**Exercise data:**
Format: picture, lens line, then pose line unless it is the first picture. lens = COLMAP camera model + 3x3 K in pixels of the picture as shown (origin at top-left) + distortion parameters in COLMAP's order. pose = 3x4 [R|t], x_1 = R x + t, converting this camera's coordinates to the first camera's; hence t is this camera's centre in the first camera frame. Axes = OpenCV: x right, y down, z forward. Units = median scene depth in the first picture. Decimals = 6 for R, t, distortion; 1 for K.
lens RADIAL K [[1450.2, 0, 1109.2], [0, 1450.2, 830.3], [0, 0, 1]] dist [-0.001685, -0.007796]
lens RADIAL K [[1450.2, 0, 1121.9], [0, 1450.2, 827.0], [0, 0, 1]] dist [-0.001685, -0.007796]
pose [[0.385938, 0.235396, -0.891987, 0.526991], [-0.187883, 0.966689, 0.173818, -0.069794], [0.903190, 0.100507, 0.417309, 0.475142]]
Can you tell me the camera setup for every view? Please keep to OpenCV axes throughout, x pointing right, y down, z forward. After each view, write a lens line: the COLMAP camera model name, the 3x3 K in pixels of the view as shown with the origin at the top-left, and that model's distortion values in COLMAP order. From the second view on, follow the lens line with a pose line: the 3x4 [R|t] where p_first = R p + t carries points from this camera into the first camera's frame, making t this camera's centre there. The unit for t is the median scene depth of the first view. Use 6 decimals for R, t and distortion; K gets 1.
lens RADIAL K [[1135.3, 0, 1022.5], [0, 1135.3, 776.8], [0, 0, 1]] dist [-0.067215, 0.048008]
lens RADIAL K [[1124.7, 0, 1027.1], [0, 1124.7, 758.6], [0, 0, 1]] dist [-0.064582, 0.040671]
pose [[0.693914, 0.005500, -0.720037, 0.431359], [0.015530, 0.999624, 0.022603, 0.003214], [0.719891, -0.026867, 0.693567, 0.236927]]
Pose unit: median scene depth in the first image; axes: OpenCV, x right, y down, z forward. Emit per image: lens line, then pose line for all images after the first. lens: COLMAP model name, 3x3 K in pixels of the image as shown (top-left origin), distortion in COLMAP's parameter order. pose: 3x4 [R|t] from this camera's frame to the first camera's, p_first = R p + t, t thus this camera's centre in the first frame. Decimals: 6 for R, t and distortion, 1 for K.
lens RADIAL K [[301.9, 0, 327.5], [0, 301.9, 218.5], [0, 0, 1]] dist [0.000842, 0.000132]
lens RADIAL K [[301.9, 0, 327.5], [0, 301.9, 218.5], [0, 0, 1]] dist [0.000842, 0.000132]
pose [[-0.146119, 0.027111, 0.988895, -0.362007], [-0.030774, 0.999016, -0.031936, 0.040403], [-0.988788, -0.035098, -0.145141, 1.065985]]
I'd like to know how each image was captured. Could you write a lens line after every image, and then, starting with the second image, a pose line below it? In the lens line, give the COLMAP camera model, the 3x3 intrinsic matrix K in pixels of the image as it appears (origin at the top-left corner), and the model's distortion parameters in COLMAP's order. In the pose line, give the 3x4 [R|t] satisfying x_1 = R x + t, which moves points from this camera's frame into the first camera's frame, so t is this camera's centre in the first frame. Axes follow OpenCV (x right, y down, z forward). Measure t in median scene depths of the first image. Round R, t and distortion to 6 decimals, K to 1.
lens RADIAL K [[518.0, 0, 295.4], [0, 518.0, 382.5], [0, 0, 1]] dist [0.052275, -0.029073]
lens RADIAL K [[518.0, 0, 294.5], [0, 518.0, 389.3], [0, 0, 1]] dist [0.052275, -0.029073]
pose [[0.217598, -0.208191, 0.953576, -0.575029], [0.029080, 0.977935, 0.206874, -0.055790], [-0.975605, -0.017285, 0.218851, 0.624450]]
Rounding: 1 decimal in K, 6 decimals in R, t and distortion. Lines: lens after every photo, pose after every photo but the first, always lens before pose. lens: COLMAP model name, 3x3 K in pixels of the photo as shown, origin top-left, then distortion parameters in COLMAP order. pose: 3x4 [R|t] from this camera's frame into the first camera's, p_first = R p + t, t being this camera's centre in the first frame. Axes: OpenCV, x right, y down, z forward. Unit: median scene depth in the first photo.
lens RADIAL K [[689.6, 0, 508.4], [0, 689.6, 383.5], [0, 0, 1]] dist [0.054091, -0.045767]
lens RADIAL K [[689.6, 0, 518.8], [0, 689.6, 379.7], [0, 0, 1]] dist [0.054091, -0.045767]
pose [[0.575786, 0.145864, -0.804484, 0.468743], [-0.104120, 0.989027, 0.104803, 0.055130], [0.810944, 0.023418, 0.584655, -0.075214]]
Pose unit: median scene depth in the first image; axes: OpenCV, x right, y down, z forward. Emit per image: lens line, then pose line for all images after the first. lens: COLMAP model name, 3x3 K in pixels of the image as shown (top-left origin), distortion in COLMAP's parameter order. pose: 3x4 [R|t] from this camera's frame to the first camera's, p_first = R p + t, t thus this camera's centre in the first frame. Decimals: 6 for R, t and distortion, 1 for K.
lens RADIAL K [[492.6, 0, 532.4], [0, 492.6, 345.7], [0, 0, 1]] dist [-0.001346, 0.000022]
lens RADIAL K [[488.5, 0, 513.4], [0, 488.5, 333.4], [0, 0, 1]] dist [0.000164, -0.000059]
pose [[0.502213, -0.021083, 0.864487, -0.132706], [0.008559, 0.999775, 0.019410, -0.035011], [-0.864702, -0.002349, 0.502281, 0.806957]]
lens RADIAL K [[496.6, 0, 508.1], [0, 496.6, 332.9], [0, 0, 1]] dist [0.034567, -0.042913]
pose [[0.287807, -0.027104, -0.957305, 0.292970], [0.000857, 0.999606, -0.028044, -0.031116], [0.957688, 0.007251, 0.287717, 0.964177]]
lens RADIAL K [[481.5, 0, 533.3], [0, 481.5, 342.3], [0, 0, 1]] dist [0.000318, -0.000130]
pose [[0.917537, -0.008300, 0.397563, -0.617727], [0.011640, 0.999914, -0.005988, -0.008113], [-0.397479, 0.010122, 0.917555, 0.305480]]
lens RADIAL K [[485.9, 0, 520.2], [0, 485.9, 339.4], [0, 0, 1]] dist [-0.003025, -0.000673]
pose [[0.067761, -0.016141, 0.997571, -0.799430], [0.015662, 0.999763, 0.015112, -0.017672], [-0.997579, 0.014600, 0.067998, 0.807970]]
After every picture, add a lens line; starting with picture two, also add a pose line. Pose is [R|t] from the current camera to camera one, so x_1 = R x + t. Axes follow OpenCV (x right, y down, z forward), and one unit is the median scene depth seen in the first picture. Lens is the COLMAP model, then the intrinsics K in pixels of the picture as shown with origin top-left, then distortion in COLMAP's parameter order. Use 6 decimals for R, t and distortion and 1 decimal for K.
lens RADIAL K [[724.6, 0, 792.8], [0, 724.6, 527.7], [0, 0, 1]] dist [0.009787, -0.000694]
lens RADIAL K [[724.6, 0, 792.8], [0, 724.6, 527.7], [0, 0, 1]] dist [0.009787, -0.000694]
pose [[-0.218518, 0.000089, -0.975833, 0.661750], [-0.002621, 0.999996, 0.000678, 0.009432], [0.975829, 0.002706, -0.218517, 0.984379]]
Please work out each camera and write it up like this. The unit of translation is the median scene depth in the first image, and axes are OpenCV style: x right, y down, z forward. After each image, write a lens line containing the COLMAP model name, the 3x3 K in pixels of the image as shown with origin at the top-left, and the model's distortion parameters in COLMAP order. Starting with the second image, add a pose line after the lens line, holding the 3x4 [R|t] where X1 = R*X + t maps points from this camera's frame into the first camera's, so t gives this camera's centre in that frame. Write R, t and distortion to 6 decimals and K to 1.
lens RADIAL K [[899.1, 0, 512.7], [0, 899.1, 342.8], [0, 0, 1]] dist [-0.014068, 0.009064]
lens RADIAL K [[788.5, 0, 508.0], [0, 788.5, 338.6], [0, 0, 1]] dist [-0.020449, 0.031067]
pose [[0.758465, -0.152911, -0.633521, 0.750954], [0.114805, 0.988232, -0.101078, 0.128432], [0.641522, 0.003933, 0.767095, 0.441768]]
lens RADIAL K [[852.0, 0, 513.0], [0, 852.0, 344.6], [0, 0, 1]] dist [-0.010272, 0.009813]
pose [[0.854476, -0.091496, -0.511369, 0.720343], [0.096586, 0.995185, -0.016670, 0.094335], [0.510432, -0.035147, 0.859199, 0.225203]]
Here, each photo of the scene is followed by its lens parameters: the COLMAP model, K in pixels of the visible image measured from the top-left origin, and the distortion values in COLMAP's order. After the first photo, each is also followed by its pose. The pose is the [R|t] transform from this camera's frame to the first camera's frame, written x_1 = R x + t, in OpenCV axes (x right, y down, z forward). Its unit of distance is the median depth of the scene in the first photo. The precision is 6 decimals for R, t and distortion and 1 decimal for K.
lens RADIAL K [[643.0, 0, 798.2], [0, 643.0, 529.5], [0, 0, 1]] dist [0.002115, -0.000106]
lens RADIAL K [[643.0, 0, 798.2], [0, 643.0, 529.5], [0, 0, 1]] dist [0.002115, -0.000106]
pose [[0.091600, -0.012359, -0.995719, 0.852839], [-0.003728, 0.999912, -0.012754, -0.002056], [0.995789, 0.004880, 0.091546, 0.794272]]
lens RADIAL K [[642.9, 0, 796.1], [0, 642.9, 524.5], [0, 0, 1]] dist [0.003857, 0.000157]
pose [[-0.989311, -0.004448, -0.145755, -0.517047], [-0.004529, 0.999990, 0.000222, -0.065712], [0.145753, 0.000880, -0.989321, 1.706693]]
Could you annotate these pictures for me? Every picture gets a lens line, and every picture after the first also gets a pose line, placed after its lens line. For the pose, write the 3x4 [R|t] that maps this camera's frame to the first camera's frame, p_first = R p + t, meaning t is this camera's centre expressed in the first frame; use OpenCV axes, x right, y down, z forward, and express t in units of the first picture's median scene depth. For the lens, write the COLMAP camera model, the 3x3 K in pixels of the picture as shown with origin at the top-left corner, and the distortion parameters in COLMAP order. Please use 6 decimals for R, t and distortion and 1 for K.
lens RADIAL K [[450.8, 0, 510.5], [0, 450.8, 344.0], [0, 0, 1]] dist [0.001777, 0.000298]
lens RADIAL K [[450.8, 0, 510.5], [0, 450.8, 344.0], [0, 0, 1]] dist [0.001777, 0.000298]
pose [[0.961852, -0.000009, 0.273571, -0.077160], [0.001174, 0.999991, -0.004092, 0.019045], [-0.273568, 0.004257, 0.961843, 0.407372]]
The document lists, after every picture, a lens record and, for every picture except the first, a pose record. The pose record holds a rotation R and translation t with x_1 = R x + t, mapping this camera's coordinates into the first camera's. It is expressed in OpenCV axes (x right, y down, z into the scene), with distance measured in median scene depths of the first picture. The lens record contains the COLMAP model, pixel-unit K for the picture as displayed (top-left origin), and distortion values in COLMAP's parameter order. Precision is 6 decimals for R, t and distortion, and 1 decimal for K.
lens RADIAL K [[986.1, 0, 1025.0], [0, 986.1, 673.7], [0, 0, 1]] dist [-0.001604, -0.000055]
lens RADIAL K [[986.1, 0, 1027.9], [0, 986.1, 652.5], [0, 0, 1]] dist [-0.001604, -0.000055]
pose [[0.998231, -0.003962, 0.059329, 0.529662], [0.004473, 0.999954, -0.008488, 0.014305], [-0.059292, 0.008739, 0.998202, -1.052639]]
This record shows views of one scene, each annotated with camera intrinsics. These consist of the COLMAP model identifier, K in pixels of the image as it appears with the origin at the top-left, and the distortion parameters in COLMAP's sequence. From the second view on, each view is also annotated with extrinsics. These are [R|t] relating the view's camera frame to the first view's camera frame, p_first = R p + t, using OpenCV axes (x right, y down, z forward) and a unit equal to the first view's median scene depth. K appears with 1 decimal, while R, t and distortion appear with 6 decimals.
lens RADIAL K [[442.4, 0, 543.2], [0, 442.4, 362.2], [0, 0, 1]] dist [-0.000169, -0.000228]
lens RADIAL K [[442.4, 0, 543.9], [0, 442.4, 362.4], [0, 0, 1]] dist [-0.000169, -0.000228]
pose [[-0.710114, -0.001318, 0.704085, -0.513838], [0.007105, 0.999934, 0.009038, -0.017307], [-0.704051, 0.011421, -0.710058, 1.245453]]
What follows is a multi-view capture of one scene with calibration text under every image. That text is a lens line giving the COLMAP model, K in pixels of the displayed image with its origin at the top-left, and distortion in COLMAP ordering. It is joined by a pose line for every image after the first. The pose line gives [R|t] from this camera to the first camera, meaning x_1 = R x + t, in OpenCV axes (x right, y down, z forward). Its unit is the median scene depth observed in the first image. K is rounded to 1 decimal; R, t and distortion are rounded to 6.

**Task:**
Reproduce the stretch of entries from the line containing "Can you tell" through the line containing "-0.026867, 0.693567, 0.236927]]", both included, with no changes.

**Expected answer:**
Can you tell me the camera setup for every view? Please keep to OpenCV axes throughout, x pointing right, y down, z forward. After each view, write a lens line: the COLMAP camera model name, the 3x3 K in pixels of the view as shown with the origin at the top-left, and that model's distortion values in COLMAP order. From the second view on, follow the lens line with a pose line: the 3x4 [R|t] where p_first = R p + t carries points from this camera into the first camera's frame, making t this camera's centre there. The unit for t is the median scene depth of the first view. Use 6 decimals for R, t and distortion; K gets 1.
lens RADIAL K [[1135.3, 0, 1022.5], [0, 1135.3, 776.8], [0, 0, 1]] dist [-0.067215, 0.048008]
lens RADIAL K [[1124.7, 0, 1027.1], [0, 1124.7, 758.6], [0, 0, 1]] dist [-0.064582, 0.040671]
pose [[0.693914, 0.005500, -0.720037, 0.431359], [0.015530, 0.999624, 0.022603, 0.003214], [0.719891, -0.026867, 0.693567, 0.236927]]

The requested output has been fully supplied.